Fanconi anemia (FA) is a genetically inherited disorder that yields cytogenetic instability, hypersensitivity to DNA crosslinking compounds and defective DNA repair. A variety of genes have been identified within the FA pathway that are referred to as the Fanconi anemia complementation group. One member of this group, FANCD2, is monoubiquitinated in response to DNA damage. At this point, FANCD2 specifically localizes to the nucleus to represent the site of DNA repair, often times to the DNA replication fork. In addition to monoubiquitination, FANCD2 can also be phosphorylated by the cell checkpoint kinases ATM and ATR. Using a FANCD2 antibody to further elucidate the role of FANCD2 the DNA damage pathway is a popular approach to understanding DNA repair in a variety of experimental models.

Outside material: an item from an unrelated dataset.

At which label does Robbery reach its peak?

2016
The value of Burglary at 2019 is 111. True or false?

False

FANCD2 Antibody [NB100-182] - Analysis using the Biotin conjugate of NB100-182. FancD2 colocalizes in vivo with another protein in SiHa cells after cell exposure to IR. Proliferating SiHa cells were exposed to 10 Gy of IR and double -color immunofluorescence staining was performed after 8 h. Images were captured in a Kodak digital image system on a Leica fluorescence microscope.

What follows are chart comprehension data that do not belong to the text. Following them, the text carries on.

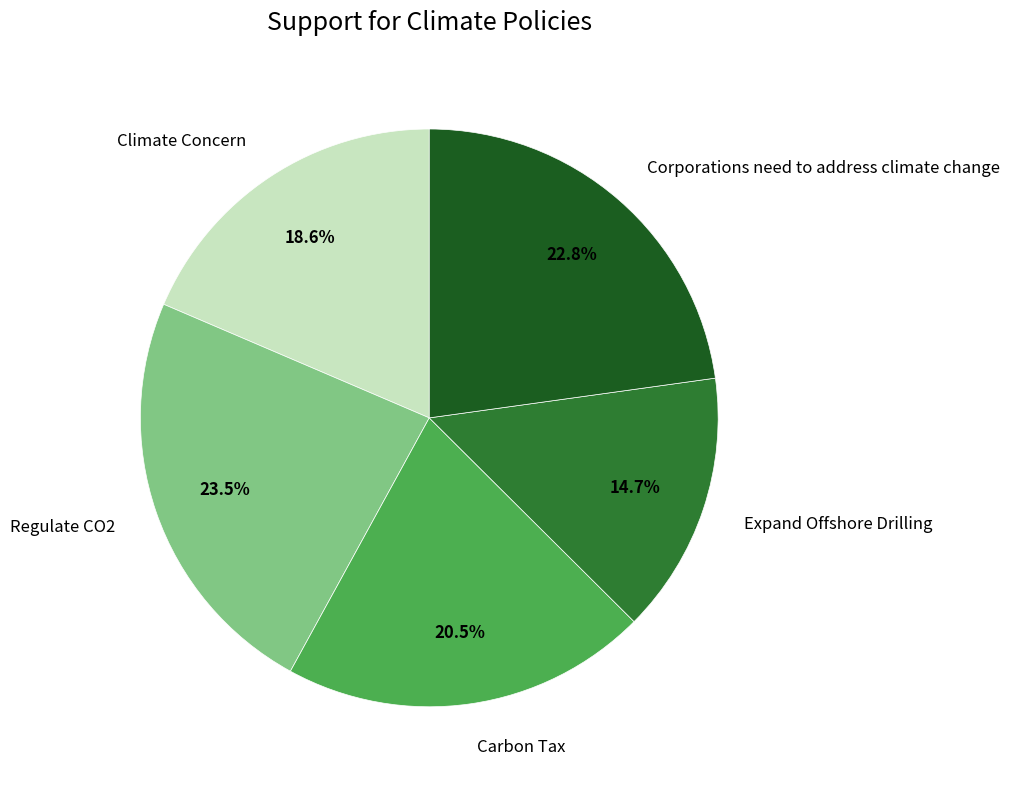

True or false: Corporations need to address climate change accounts for 23% of the total.

True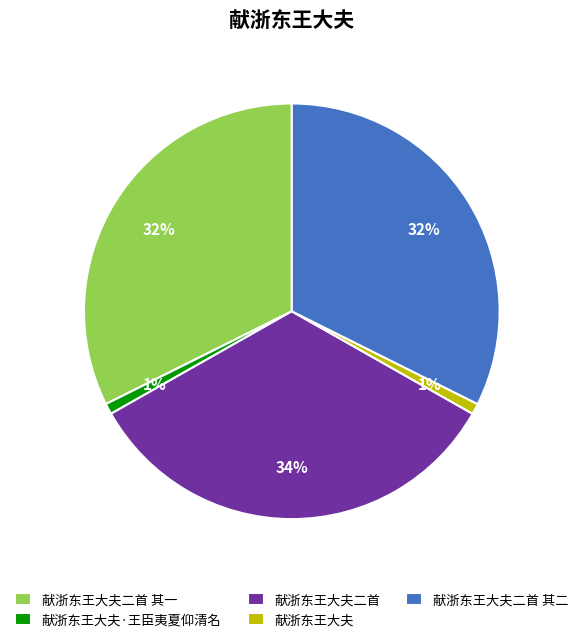

Is there any slice that represents more than half of the pie?

No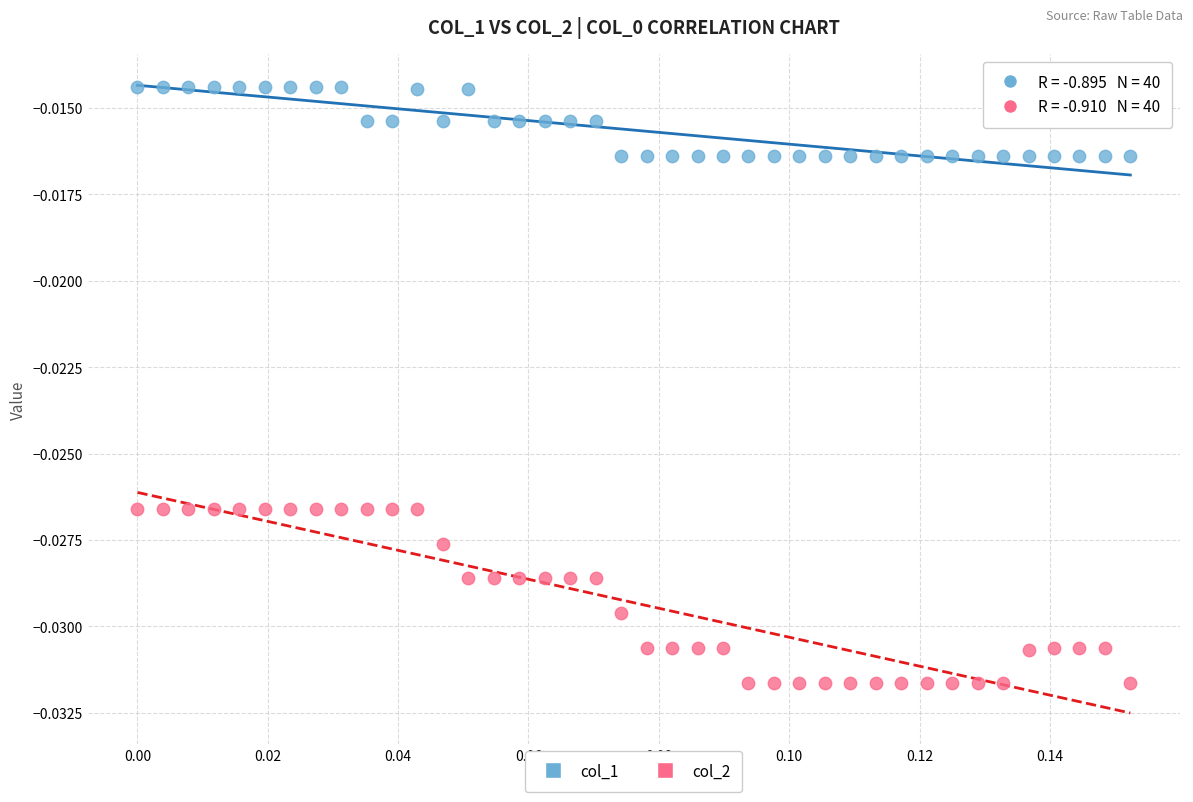

Which series has the largest Y range (max minus min)?

col_2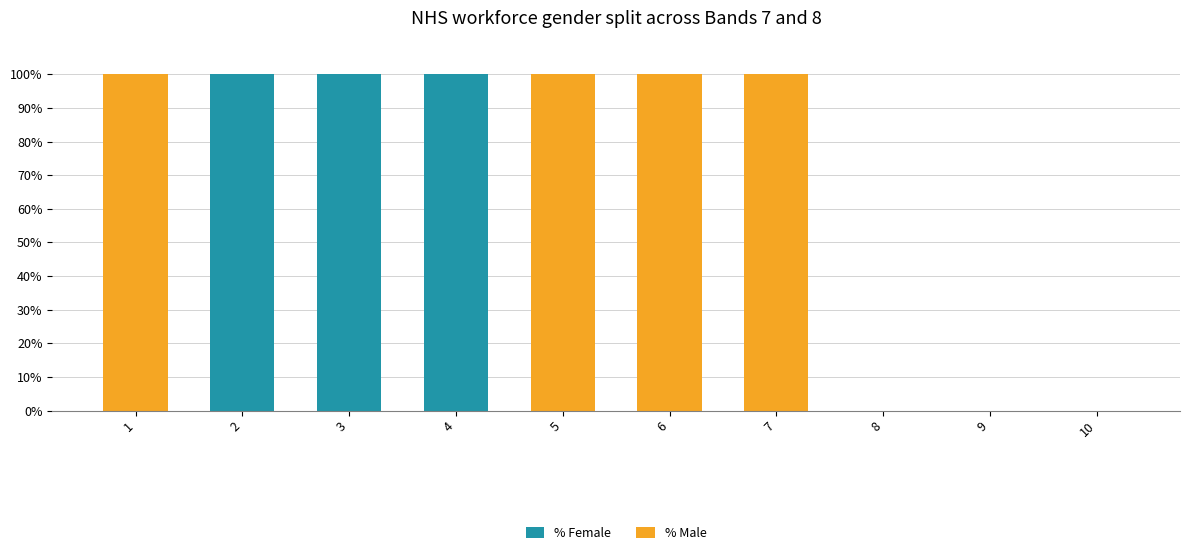

The value of % Female at 7 is 33. True or false?

False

The first group in discussion is Zhou et al, who used a FANCD2 antibody in their research on chronic kidney disease, specifically karyomegalic interstitial nephritis (KIN). While their studies focused primarily on FAN1 – the Fanconi anemia-associated nuclease 1 is recruited to sites of DNA damage by interacting with a monoubiquitinated FANCI-FANCD2 complex. First, a FAN1 antibody and a FANCD2 antibody were used in immunohistochemistry to establish the expression levels of both FAN1 and FANCD2 in tissue and organ samples. This group found that FAN1 was present in an abundance of organs, where FANCD2 was present in nearly 6 types lymphatic or bone marrow sources, as well as skin and testis. Once this was determined, they went on to find that in the absence of FAN1 there was an increase in DNA damage response (DDR) and apoptosis.

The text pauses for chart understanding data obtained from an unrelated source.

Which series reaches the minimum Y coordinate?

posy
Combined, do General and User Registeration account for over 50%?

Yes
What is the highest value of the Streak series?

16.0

In a recent Nature article, Minocherhomji et al used a FANCD2 antibody as DNA damage response induction marker in their studies to prove that replication stress is responsible for DNA repair synthesis during mitosis. A predicted driver of tumorogenesis has been presented where oncogene induced DNA replication stress is responsible. Specifically, cells that enter into mitosis activate the presence of MUS81 to attend to common fragile sites on the chromosome in order to repair. However, their research suggests that this attempt at rescuing the common fragile sites actually turns on DNA replication, which in turn causes chromosomal instability (as noted with the use of a FANCD2 antibody).
Overall, the understanding DNA repair is of high importance given its involvement in several biological processes. Aside from day to day biological processes, pin pointing the mechanisms of DNA repair through the FA pathway, or even in other models, has promise to determine sensitivity of cancer cells to chemotherapeutics. The latest finding in FANCD2 research is the proposition that FANCI is required to activate the FANCD2 pathway, and may need deubiquitination and dephosphorylation for this to occur.